*WHAT IS REQUIRED*.
Give again every line of the material from its start through the line containing "rotate and perspective: rotation 0.174°, lens", including both the first line and that line.

*Collected data*.
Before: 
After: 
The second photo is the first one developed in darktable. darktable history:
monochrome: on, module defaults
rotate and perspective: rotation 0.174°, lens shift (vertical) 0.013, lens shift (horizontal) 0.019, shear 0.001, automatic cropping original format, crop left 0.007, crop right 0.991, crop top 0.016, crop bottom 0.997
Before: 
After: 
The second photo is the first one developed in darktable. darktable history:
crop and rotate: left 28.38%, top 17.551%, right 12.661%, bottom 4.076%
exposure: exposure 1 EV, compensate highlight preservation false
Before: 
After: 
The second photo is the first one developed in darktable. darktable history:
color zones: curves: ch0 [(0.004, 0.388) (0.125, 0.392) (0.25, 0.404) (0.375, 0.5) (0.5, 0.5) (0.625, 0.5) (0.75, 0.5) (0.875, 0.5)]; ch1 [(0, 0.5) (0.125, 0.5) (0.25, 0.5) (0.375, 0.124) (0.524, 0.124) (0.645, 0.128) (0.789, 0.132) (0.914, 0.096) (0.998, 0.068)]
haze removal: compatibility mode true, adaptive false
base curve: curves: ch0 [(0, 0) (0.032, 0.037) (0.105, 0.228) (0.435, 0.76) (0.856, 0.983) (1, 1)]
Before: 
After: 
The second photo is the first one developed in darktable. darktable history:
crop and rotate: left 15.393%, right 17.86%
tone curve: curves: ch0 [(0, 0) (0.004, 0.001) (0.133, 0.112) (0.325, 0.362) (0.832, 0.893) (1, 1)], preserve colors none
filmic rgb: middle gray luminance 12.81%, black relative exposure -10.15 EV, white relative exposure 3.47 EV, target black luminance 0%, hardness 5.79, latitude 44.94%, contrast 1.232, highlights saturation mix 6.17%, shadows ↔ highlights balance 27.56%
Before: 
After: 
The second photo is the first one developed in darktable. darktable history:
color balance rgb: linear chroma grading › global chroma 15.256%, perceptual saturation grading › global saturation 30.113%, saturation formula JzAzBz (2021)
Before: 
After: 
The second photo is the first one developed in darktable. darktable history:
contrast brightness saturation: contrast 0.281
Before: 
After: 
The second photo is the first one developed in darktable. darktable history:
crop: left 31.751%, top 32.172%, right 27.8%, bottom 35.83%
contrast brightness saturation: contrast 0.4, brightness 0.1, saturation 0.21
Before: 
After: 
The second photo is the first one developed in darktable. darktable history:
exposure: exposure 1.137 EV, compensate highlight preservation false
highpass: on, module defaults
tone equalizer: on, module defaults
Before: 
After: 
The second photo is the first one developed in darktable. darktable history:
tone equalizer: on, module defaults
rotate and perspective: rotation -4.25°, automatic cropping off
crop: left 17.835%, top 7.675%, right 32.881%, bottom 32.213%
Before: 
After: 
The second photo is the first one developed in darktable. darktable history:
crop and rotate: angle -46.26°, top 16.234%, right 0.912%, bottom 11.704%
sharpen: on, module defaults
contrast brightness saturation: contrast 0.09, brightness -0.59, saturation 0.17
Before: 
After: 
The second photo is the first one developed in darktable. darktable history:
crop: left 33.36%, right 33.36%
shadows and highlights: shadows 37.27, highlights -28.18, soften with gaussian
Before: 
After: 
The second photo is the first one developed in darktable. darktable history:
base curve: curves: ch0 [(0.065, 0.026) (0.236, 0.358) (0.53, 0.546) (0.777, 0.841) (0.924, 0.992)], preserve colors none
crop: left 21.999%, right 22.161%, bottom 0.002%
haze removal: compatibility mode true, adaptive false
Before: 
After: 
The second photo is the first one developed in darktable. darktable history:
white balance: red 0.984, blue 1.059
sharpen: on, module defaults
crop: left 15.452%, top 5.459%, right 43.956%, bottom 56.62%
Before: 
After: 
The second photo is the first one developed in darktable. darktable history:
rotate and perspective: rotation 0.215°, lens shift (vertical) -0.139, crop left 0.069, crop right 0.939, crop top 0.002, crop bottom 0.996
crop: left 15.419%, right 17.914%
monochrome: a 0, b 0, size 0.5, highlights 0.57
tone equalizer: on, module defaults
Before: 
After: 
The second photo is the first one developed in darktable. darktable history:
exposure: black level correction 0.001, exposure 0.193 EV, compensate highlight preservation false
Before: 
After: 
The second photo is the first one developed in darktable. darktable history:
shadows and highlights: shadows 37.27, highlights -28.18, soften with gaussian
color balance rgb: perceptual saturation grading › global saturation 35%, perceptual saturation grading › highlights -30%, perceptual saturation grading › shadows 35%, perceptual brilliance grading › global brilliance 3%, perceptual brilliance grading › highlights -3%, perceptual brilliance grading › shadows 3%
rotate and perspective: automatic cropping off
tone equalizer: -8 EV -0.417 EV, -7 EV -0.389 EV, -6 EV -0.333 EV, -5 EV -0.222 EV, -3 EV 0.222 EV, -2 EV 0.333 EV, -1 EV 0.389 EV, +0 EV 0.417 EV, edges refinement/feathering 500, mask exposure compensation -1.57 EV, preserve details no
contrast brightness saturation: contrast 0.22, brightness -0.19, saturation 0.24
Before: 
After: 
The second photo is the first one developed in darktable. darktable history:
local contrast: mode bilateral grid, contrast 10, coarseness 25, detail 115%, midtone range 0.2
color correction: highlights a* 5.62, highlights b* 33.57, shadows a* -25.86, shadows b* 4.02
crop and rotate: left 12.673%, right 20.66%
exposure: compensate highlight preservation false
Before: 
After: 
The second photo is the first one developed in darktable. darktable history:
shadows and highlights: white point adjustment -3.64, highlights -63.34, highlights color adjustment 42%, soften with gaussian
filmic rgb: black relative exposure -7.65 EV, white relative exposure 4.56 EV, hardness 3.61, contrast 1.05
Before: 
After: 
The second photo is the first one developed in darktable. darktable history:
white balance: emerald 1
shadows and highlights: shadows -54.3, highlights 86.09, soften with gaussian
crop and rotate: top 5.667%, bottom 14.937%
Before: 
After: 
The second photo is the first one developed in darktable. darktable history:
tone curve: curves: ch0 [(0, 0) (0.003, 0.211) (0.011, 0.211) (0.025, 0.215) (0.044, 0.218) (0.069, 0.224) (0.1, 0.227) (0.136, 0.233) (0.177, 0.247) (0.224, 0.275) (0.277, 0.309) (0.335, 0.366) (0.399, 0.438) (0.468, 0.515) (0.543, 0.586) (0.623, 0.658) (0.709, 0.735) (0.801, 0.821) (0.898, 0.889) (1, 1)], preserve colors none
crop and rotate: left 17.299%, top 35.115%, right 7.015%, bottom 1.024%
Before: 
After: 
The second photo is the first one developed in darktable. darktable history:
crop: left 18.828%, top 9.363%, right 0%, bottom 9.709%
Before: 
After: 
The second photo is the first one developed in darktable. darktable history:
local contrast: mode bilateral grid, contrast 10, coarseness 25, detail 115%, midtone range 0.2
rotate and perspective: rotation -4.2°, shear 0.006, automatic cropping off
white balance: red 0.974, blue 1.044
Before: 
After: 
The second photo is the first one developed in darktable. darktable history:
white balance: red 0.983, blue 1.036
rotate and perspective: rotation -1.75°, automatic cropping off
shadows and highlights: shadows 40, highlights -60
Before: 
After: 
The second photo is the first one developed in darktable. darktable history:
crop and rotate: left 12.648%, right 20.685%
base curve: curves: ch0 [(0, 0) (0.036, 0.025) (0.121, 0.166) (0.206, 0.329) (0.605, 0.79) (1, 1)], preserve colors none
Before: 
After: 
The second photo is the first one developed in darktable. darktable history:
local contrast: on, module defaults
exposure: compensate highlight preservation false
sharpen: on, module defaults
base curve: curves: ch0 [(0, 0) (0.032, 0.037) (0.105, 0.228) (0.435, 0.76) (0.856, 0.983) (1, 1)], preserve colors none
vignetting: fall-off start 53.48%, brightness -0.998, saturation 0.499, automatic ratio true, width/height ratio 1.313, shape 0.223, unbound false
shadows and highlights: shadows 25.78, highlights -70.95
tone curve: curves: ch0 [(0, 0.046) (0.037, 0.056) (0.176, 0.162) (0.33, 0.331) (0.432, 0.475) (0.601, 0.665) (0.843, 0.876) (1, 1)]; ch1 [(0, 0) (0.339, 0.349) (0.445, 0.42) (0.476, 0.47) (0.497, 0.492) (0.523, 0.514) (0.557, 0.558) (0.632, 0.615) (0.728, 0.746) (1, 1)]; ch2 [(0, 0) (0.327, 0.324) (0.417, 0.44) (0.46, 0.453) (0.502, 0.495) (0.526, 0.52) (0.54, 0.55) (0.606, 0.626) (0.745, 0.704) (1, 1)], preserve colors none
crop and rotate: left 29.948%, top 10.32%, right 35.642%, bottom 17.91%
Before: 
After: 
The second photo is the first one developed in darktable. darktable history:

*WRITTEN ANSWER*.
Before: 
After: 
The second photo is the first one developed in darktable. darktable history:
monochrome: on, module defaults
rotate and perspective: rotation 0.174°, lens shift (vertical) 0.013, lens shift (horizontal) 0.019, shear 0.001, automatic cropping original format, crop left 0.007, crop right 0.991, crop top 0.016, crop bottom 0.997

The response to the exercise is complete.